Neue Gesellschaft/Frankfurter Hefte Nr. 6/2010

"Eine neu zum Leben erweckte Sozialdemokratie"
Gespräch mit Tony Judt

Von Thomas Meyer


Am Rande der im Nachhinein als Washington Square-Konsens betitelten Konferenz in New York sprach Thomas Meyer mit Tony Judt, einem der führenden Historiker und Intellektuellen unserer Zeit. Ausgehend von einem Blick auf die historischen Entstehungsbedingungen des Wohlfahrtsstaates, diskutiert Judt die Chancen und Schwierigkeiten sozialer Demokratie in den USA und Europa - und plädiert für die Fähigkeit zur Erinnerung in der Politik.


NG/FH: Sie haben im Oktober 2009 einen weltweit beachteten Vortrag zum Thema "Was ist lebendig und was ist tot in der sozialen Demokratie" an der New York-Universität gehalten. In diesem Zusammenhang haben Sie auch den überraschenden Begriff "Social Democracy of fear" - soziale Demokratie aus Furcht - geprägt. Was genau ist die Botschaft dieses ungewöhnlichen Begriffs?

TONY JUDT: Ich wollte damit eine Analogie zu Judith Shklar's Gebrauch des Ausdrucks "Liberalismus aus Furcht" schaffen. Die Idee ist, dass wir die vergangenen 200 Jahre damit verbracht haben, unter fortschrittlicher Politik ausschließlich radikale Brüche mit der Vergangenheit und Sprünge in die Zukunft zu verstehen.

Das war nicht immer der Fall - die radikalen Meinungen der früh-modernen Protestierer (zum Beispiel in der Englischen Revolution oder tatsächlich viele der amerikanischen und französischen Revolutionäre) waren stark verbunden mit einem Glauben an bessere Vergangenheiten, die verraten oder vergessen wurden. Meiner Ansicht nach haben wir heute nicht nur ein Erbe erhaltungswürdiger sozial-demokratischer Gesetzgebung und Ideen, sondern auch gute Gründe zu befürchten, dass diese in der Zukunft noch mehr vergessen oder zerpflückt werden, ja dass wir ein 21. Jahrhundert voll mit Bedrohungen, Ängsten und Unsicherheiten betreten ohne eine Sprache oder Geschichte der Entgegnung. Ich glaube, dass die Sozialdemokratie, die ich mir wünsche, damit anfangen müsste zu erkennen, was wir schützen und erhalten müssen, anstatt sich ausschließlich auf die Suche nach neuen radikalen Ideen zu konzentrieren.

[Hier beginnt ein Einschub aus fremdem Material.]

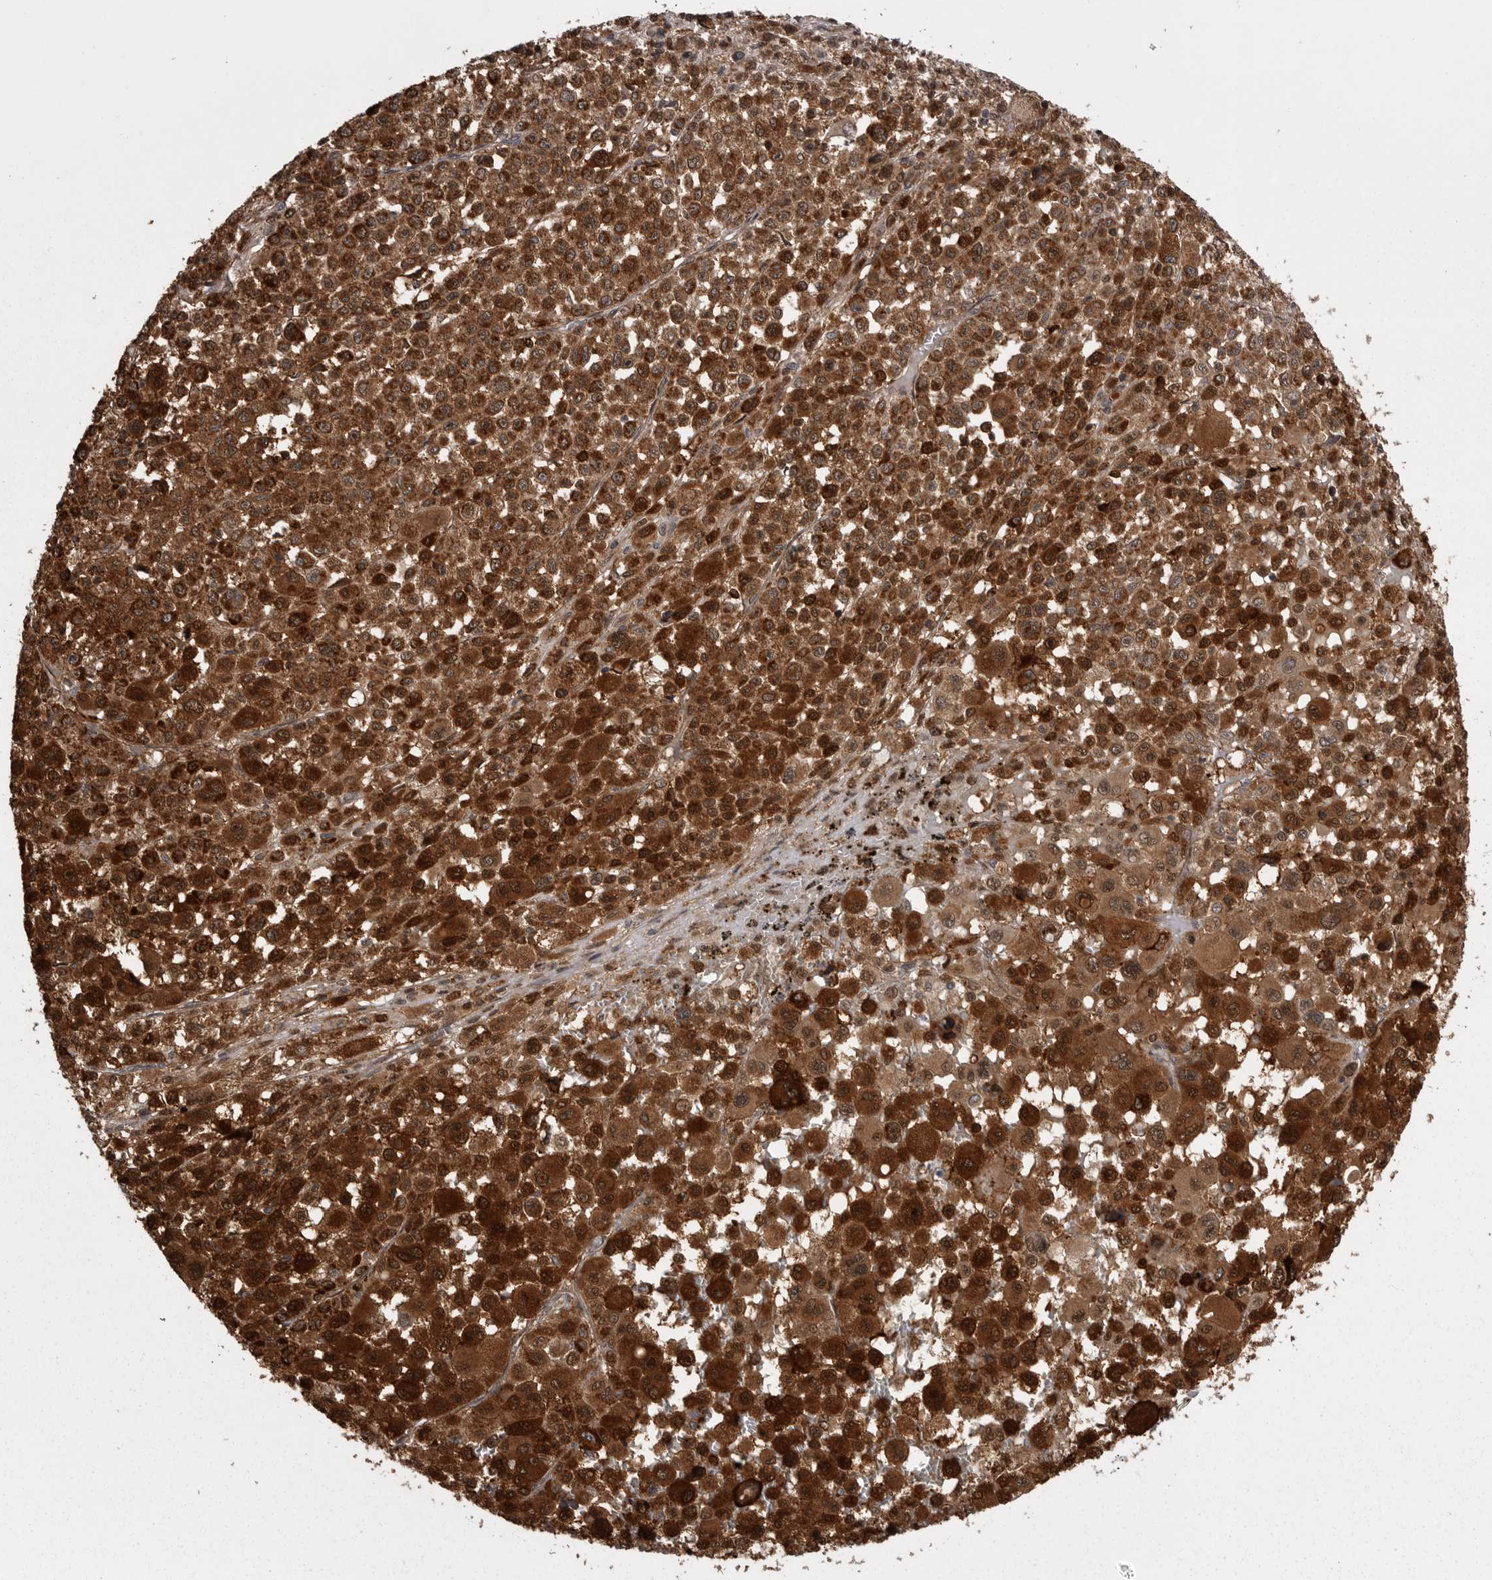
{"staining": {"intensity": "strong", "quantity": ">75%", "location": "cytoplasmic/membranous"}, "tissue": "melanoma", "cell_type": "Tumor cells", "image_type": "cancer", "snomed": [{"axis": "morphology", "description": "Malignant melanoma, Metastatic site"}, {"axis": "topography", "description": "Skin"}], "caption": "Immunohistochemistry (IHC) of human melanoma demonstrates high levels of strong cytoplasmic/membranous positivity in about >75% of tumor cells. Nuclei are stained in blue.", "gene": "ABL1", "patient": {"sex": "female", "age": 74}}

NG/FH: Es ist gerade das Verhältnis zur Idee und zur Praxis einer sozialen Demokratie, das Europa und die Vereinigten Staaten von Amerika unterscheidet. Gibt es in dieser Hinsicht eine Art Wettbewerb in der Differenz zwischen beiden? Wie entwickelt sich überhaupt das Verhältnis zwischen den USA und Europa in der gegenwärtigen Situation?

JUDT: Ich habe keine Zweifel daran, dass sich die USA von ihrer Fokussierung auf Europa weg bewegt. Warum nicht? Europa ist keine Bedrohung für Amerika, es steht kurzfristig betrachtet weniger in einem konkurrierenden Wettbewerb als etwa China (oder in jeweils unterschiedlicher Weise auch Kanada und Mexiko), und die USA kann sich darauf verlassen, dass Europa in den meisten Fragen im Einklang mit ihr steht. Auf der anderen Seite gibt die abstoßende Inkompetenz (besonders schlimm im Fall von Sarkozy, Merkel und Brown) der Elite der europäischen Außenpolitik und ihrer politischen Wählerschaft, Washington einen guten Grund anzunehmen, dass Europa nicht gemeinschaftlich handeln kann, sogar in seinem eigenen besten Interesse. Warum also Zeit damit verschwenden.

In diesem Sinne ähnelt das Verhältnis zwischen Obama und Europa sehr viel mehr dem Verhältnis von Bush zu Europa, als die Europäer glauben mögen. Deutschland hat noch Bedeutung, wenn auch nur wegen der Beziehungen zu Russland. Spanien verfügt noch über einen kleinen Nutzwert für den Umgang mit Südamerika. Großbritannien ist eine bemitleidenswerte Kopie von all jenem, was heutzutage in den USA falsch läuft. Demnach ist noch ein gewisses gemeinsames Interesse vorhanden (zum Beispiel im Bereich der finanziellen Regulierung). Aber das war es dann auch schon.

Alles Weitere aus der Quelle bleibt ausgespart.